Mas acrescenta, rápido:
— Não sou contra a rainha da Inglaterra. Daenerys Targaryen não é contra as monarquias, mas, sim, contra a opressão. Lutar contra a injustiça é inspirador — completa.
A engenheira de manutenção Ashleigh Quelch, de 25 anos, saiu da sala no subsolo com uma estrela de sete pontas no pulso. Escolhera um tema mais sutil, sem conexão explícita com o seriado.
Nascemos cem anos atrasados para explorar a Terra e cem anos adiantados para explorar o espaço. Vivemos no meião, esse período sem graça. Por isso temos "Game of Thrones"
ASHLEIGH QUELCH
Engenheira de manutenção
— Acho legal o pessoal fazer imagens de filmes, bandas e tal, mas acho meio óbvio. Esta aqui é de classe.
Pergunto por que ela acha que o público se identificou tanto com o seriado.

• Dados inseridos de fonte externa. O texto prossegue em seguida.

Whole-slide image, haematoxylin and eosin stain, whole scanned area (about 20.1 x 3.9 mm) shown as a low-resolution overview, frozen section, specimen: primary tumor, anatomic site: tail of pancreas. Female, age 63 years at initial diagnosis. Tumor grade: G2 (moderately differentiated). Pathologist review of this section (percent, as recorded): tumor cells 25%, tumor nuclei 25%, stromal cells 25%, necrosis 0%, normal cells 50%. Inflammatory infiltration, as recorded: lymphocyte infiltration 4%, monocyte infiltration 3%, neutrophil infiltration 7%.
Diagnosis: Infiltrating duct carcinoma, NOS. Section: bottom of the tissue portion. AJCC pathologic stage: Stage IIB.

— É um novelão, né? Com direito a dragão e tudo. E tem sempre um personagem com quem você se identifica e tal. Mas acho que também é um bom escape. Li uma coisa interessante outro dia, dizia que nascemos cem anos atrasados para explorar a Terra e cem anos adiantados para explorar o espaço. Vivemos no meião, esse período sem graça. Por isso temos Game of Thrones.